DSOGaming writes: "A lot has been said about Denuvo. A number of gamers claimed that their SSDs broke down due to this anti-tamper tech, and that some games suffered from performance issues due to it. However - and since we've tested a lot of games that are powered by Denuvo - we can safely say that those rumours were not legit at all."
Hopefully with the mitigated risk of piracy, developers won't be afraid to go all out on PC more and prevent bad ports from happening.
All DRM does is keep people from playing games for free. No game that has used Denuvo has shown any definable increase in sales and Witcher 3 sold extremely well on PC with no DRM. Make a good game and it will sell regardless of DRM.
I mean at this point it's basically... Does a developer want to pay a lot of extra money to keep people from being able to play the game for free? There so far is little reason to expect the cost to license Denuvo to repay itself in extra sales.
Not for long. Denuvo is a system, systems get cracked. Pirates like me pirate games to understand if they deserve my money and how well they perform on my PC.
Example: I bought MGSV like a good MGS fan I am, but I sure should've waited for it to get cracked and understood how pathetic the story is and how choreful the game is overall with it's "helicopter-in,make-X-amo unt-of-Y-disappear, helicopter-out" repetition.
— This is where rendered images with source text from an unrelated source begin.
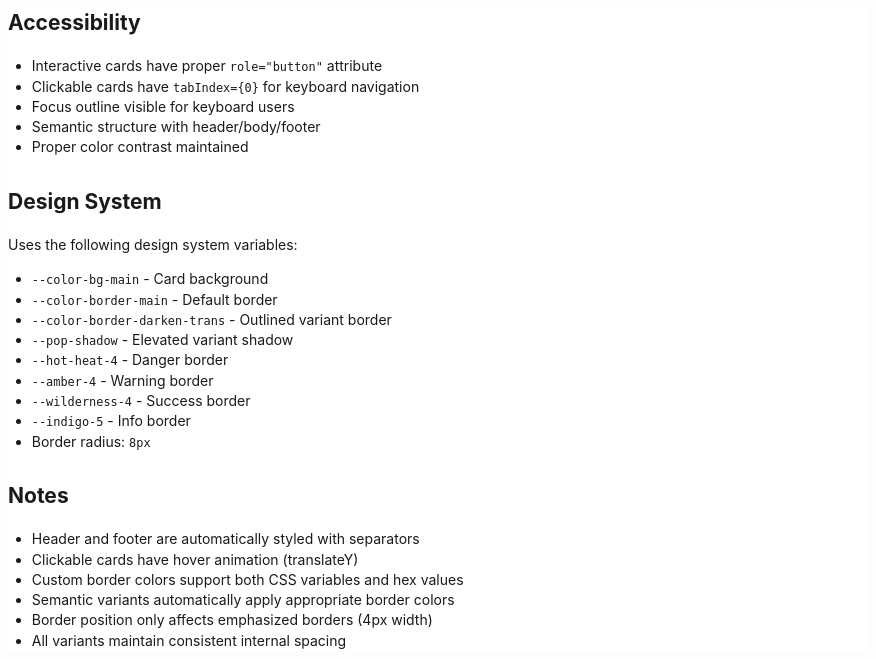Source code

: ## Accessibility

- Interactive cards have proper `role="button"` attribute
- Clickable cards have `tabIndex={0}` for keyboard navigation
- Focus outline visible for keyboard users
- Semantic structure with header/body/footer
- Proper color contrast maintained

## Design System

Uses the following design system variables:

- `--color-bg-main` - Card background
- `--color-border-main` - Default border
- `--color-border-darken-trans` - Outlined variant border
- `--pop-shadow` - Elevated variant shadow
- `--hot-heat-4` - Danger border
- `--amber-4` - Warning border
- `--wilderness-4` - Success border
- `--indigo-5` - Info border
- Border radius: `8px`

## Notes

- Header and footer are automatically styled with separators
- Clickable cards have hover animation (translateY)
- Custom border colors support both CSS variables and hex values
- Semantic variants automatically apply appropriate border colors
- Border position only affects emphasized borders (4px width)
- All variants maintain consistent internal spacing

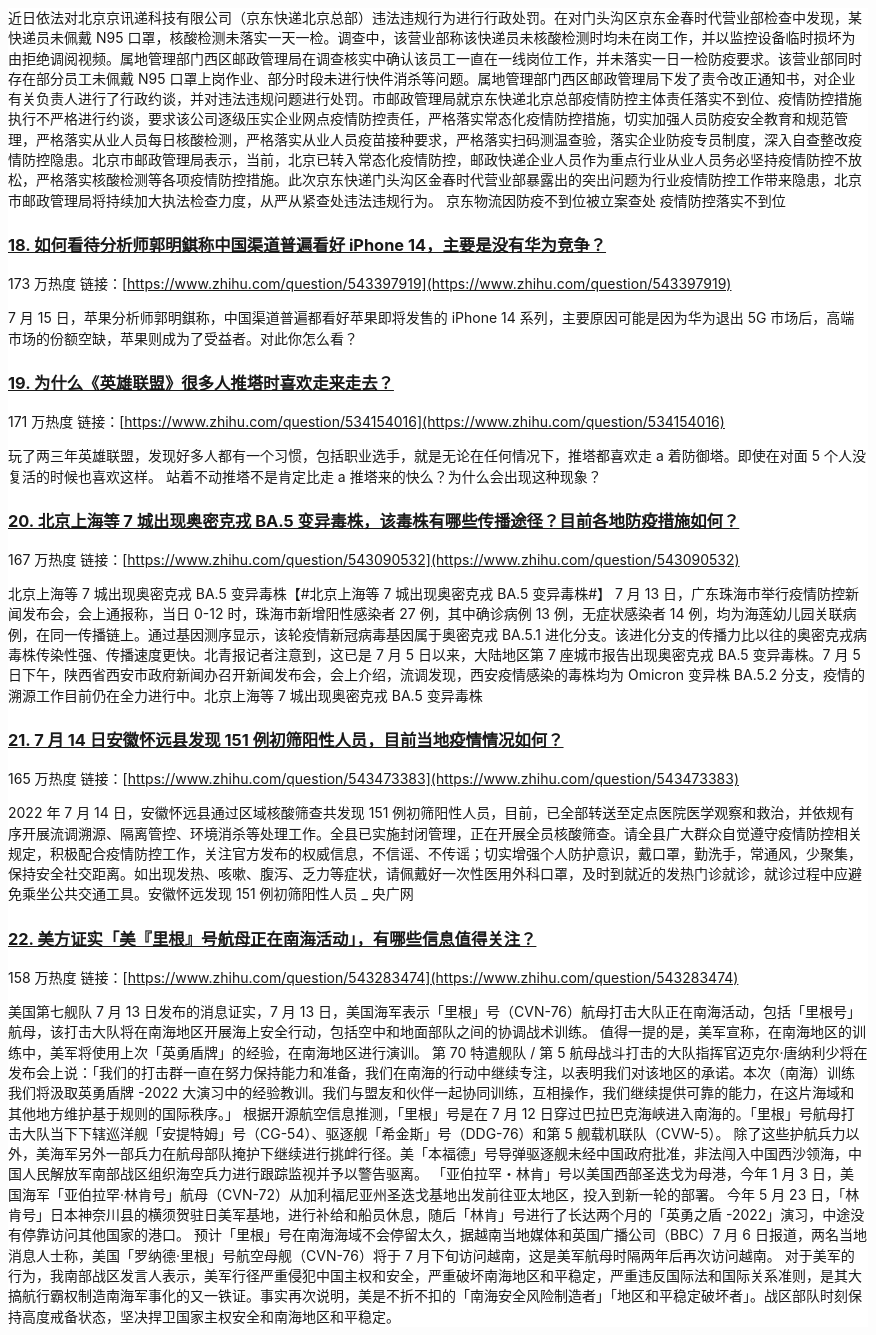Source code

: 近日依法对北京京讯递科技有限公司（京东快递北京总部）违法违规行为进行行政处罚。在对门头沟区京东金春时代营业部检查中发现，某快递员未佩戴 N95 口罩，核酸检测未落实一天一检。调查中，该营业部称该快递员未核酸检测时均未在岗工作，并以监控设备临时损坏为由拒绝调阅视频。属地管理部门西区邮政管理局在调查核实中确认该员工一直在一线岗位工作，并未落实一日一检防疫要求。该营业部同时存在部分员工未佩戴 N95 口罩上岗作业、部分时段未进行快件消杀等问题。属地管理部门西区邮政管理局下发了责令改正通知书，对企业有关负责人进行了行政约谈，并对违法违规问题进行处罚。市邮政管理局就京东快递北京总部疫情防控主体责任落实不到位、疫情防控措施执行不严格进行约谈，要求该公司逐级压实企业网点疫情防控责任，严格落实常态化疫情防控措施，切实加强人员防疫安全教育和规范管理，严格落实从业人员每日核酸检测，严格落实从业人员疫苗接种要求，严格落实扫码测温查验，落实企业防疫专员制度，深入自查整改疫情防控隐患。北京市邮政管理局表示，当前，北京已转入常态化疫情防控，邮政快递企业人员作为重点行业从业人员务必坚持疫情防控不放松，严格落实核酸检测等各项疫情防控措施。此次京东快递门头沟区金春时代营业部暴露出的突出问题为行业疫情防控工作带来隐患，北京市邮政管理局将持续加大执法检查力度，从严从紧查处违法违规行为。 京东物流因防疫不到位被立案查处 疫情防控落实不到位

### [18. 如何看待分析师郭明錤称中国渠道普遍看好 iPhone 14，主要是没有华为竞争？](https://www.zhihu.com/question/543397919)
173 万热度 链接：[https://www.zhihu.com/question/543397919](https://www.zhihu.com/question/543397919)

7 月 15 日，苹果分析师郭明錤称，中国渠道普遍都看好苹果即将发售的 iPhone 14 系列，主要原因可能是因为华为退出 5G 市场后，高端市场的份额空缺，苹果则成为了受益者。对此你怎么看？

### [19. 为什么《英雄联盟》很多人推塔时喜欢走来走去？](https://www.zhihu.com/question/534154016)
171 万热度 链接：[https://www.zhihu.com/question/534154016](https://www.zhihu.com/question/534154016)

玩了两三年英雄联盟，发现好多人都有一个习惯，包括职业选手，就是无论在任何情况下，推塔都喜欢走 a 着防御塔。即使在对面 5 个人没复活的时候也喜欢这样。 站着不动推塔不是肯定比走 a 推塔来的快么？为什么会出现这种现象？

### [20. 北京上海等 7 城出现奥密克戎 BA.5 变异毒株，该毒株有哪些传播途径？目前各地防疫措施如何？](https://www.zhihu.com/question/543090532)
167 万热度 链接：[https://www.zhihu.com/question/543090532](https://www.zhihu.com/question/543090532)

北京上海等 7 城出现奥密克戎 BA.5 变异毒株【#北京上海等 7 城出现奥密克戎 BA.5 变异毒株#】 7 月 13 日，广东珠海市举行疫情防控新闻发布会，会上通报称，当日 0-12 时，珠海市新增阳性感染者 27 例，其中确诊病例 13 例，无症状感染者 14 例，均为海莲幼儿园关联病例，在同一传播链上。通过基因测序显示，该轮疫情新冠病毒基因属于奥密克戎 BA.5.1 进化分支。该进化分支的传播力比以往的奥密克戎病毒株传染性强、传播速度更快。北青报记者注意到，这已是 7 月 5 日以来，大陆地区第 7 座城市报告出现奥密克戎 BA.5 变异毒株。7 月 5 日下午，陕西省西安市政府新闻办召开新闻发布会，会上介绍，流调发现，西安疫情感染的毒株均为 Omicron 变异株 BA.5.2 分支，疫情的溯源工作目前仍在全力进行中。北京上海等 7 城出现奥密克戎 BA.5 变异毒株

### [21. 7 月 14 日安徽怀远县发现 151 例初筛阳性人员，目前当地疫情情况如何？](https://www.zhihu.com/question/543473383)
165 万热度 链接：[https://www.zhihu.com/question/543473383](https://www.zhihu.com/question/543473383)

2022 年 7 月 14 日，安徽怀远县通过区域核酸筛查共发现 151 例初筛阳性人员，目前，已全部转送至定点医院医学观察和救治，并依规有序开展流调溯源、隔离管控、环境消杀等处理工作。全县已实施封闭管理，正在开展全员核酸筛查。请全县广大群众自觉遵守疫情防控相关规定，积极配合疫情防控工作，关注官方发布的权威信息，不信谣、不传谣；切实增强个人防护意识，戴口罩，勤洗手，常通风，少聚集，保持安全社交距离。如出现发热、咳嗽、腹泻、乏力等症状，请佩戴好一次性医用外科口罩，及时到就近的发热门诊就诊，就诊过程中应避免乘坐公共交通工具。安徽怀远发现 151 例初筛阳性人员 _ 央广网

### [22. 美方证实「美『里根』号航母正在南海活动」，有哪些信息值得关注？](https://www.zhihu.com/question/543283474)
158 万热度 链接：[https://www.zhihu.com/question/543283474](https://www.zhihu.com/question/543283474)

美国第七舰队 7 月 13 日发布的消息证实，7 月 13 日，美国海军表示「里根」号（CVN-76）航母打击大队正在南海活动，包括「里根号」航母，该打击大队将在南海地区开展海上安全行动，包括空中和地面部队之间的协调战术训练。 	 值得一提的是，美军宣称，在南海地区的训练中，美军将使用上次「英勇盾牌」的经验，在南海地区进行演训。 第 70 特遣舰队 / 第 5 航母战斗打击的大队指挥官迈克尔·唐纳利少将在发布会上说：「我们的打击群一直在努力保持能力和准备，我们在南海的行动中继续专注，以表明我们对该地区的承诺。本次（南海）训练我们将汲取英勇盾牌 -2022 大演习中的经验教训。我们与盟友和伙伴一起协同训练，互相操作，我们继续提供可靠的能力，在这片海域和其他地方维护基于规则的国际秩序。」 根据开源航空信息推测，「里根」号是在 7 月 12 日穿过巴拉巴克海峡进入南海的。「里根」号航母打击大队当下下辖巡洋舰「安提特姆」号（CG-54）、驱逐舰「希金斯」号（DDG-76）和第 5 舰载机联队（CVW-5）。 除了这些护航兵力以外，美海军另外一部兵力在航母部队掩护下继续进行挑衅行径。美「本福德」号导弹驱逐舰未经中国政府批准，非法闯入中国西沙领海，中国人民解放军南部战区组织海空兵力进行跟踪监视并予以警告驱离。 「亚伯拉罕・林肯」号以美国西部圣迭戈为母港，今年 1 月 3 日，美国海军「亚伯拉罕·林肯号」航母（CVN-72）从加利福尼亚州圣迭戈基地出发前往亚太地区，投入到新一轮的部署。 	 今年 5 月 23 日，「林肯号」日本神奈川县的横须贺驻日美军基地，进行补给和船员休息，随后「林肯」号进行了长达两个月的「英勇之盾 -2022」演习，中途没有停靠访问其他国家的港口。 	 预计「里根」号在南海海域不会停留太久，据越南当地媒体和英国广播公司（BBC）7 月 6 日报道，两名当地消息人士称，美国「罗纳德·里根」号航空母舰（CVN-76）将于 7 月下旬访问越南，这是美军航母时隔两年后再次访问越南。 	 对于美军的行为，我南部战区发言人表示，美军行径严重侵犯中国主权和安全，严重破坏南海地区和平稳定，严重违反国际法和国际关系准则，是其大搞航行霸权制造南海军事化的又一铁证。事实再次说明，美是不折不扣的「南海安全风险制造者」「地区和平稳定破坏者」。战区部队时刻保持高度戒备状态，坚决捍卫国家主权安全和南海地区和平稳定。
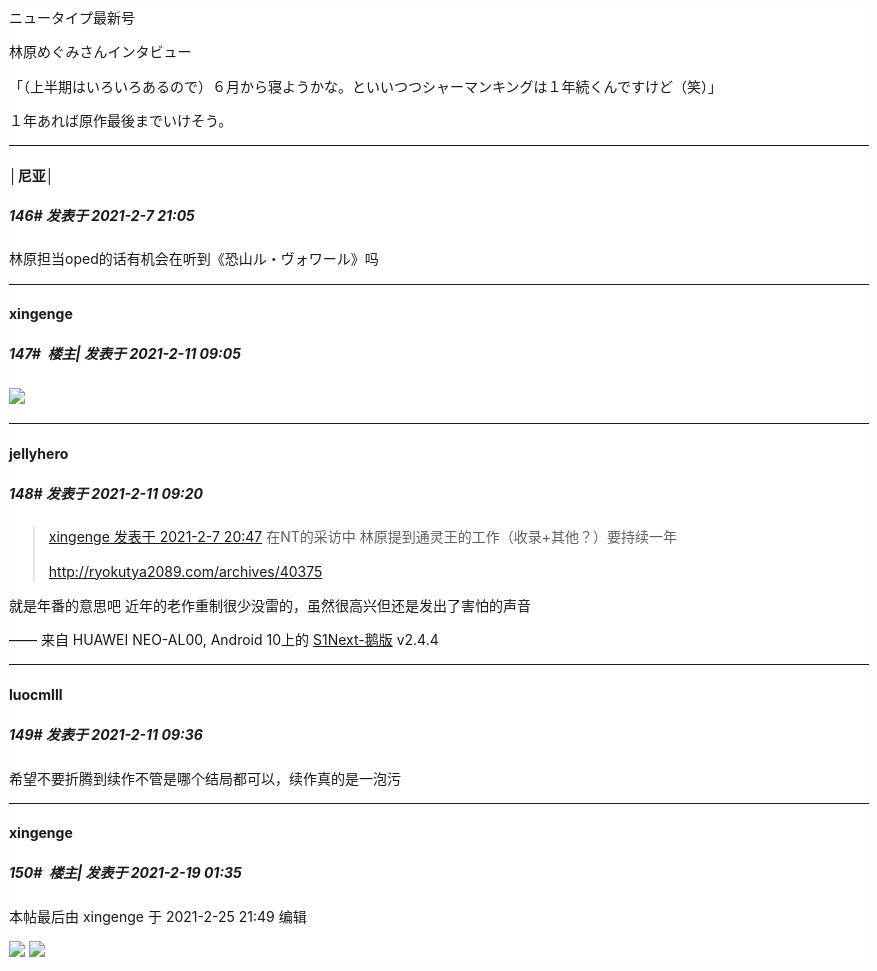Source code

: ニュータイプ最新号

林原めぐみさんインタビュー

「（上半期はいろいろあるので）６月から寝ようかな。といいつつシャーマンキングは１年続くんですけど（笑）」

１年あれば原作最後までいけそう。

*****

####  │尼亚│  
##### 146#       发表于 2021-2-7 21:05

林原担当oped的话有机会在听到《恐山ル・ヴォワール》吗

*****

####  xingenge  
##### 147#         楼主| 发表于 2021-2-11 09:05

<img src="https://p.sda1.dev/1/05215bc05cc50bf093f8c1566a7596db/Et3RWJ7VgAELl1C.jpg" referrerpolicy="no-referrer">

*****

####  jellyhero  
##### 148#       发表于 2021-2-11 09:20

<blockquote><a href="httphttps://bbs.saraba1st.com/2b/forum.php?mod=redirect&amp;goto=findpost&amp;pid=50269194&amp;ptid=1941234" target="_blank">xingenge 发表于 2021-2-7 20:47</a>
在NT的采访中 林原提到通灵王的工作（收录+其他？）要持续一年

http://ryokutya2089.com/archives/40375</blockquote>
就是年番的意思吧
近年的老作重制很少没雷的，虽然很高兴但还是发出了害怕的声音

—— 来自 HUAWEI NEO-AL00, Android 10上的 [S1Next-鹅版](https://github.com/ykrank/S1-Next/releases) v2.4.4

*****

####  luocmlll  
##### 149#       发表于 2021-2-11 09:36

希望不要折腾到续作不管是哪个结局都可以，续作真的是一泡污

*****

####  xingenge  
##### 150#         楼主| 发表于 2021-2-19 01:35

 本帖最后由 xingenge 于 2021-2-25 21:49 编辑 

<img src="https://p.sda1.dev/1/321421fa6c6361ddcd37f441f84fc83e/Eud-o_NUUAERi_A.jpg" referrerpolicy="no-referrer">
<img src="https://p.sda1.dev/1/bfa04104bf593285da5fc370ebbbd616/Eu-V4waVIAQpLIj.jpg" referrerpolicy="no-referrer">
Shitty MGS, the worst one to date, even Portable Ops feels like a much more fulfiling story experience then this.
On the other hand I have DOOM, which I bought because it's DOOM and I love me some old-school machismo slaughter. The game is great, I bought it, but I didn't quite expected how badly my computer is going to run it. It would've been much better if I had an ability to test-run it first.
Piracy is great and it will never die, Denuvo is just a momentary inconvenience for us.
Problem is that it hammers performance and you can't prove a pirated game is a loss sale. So all you do is Piss off legitimate buyers.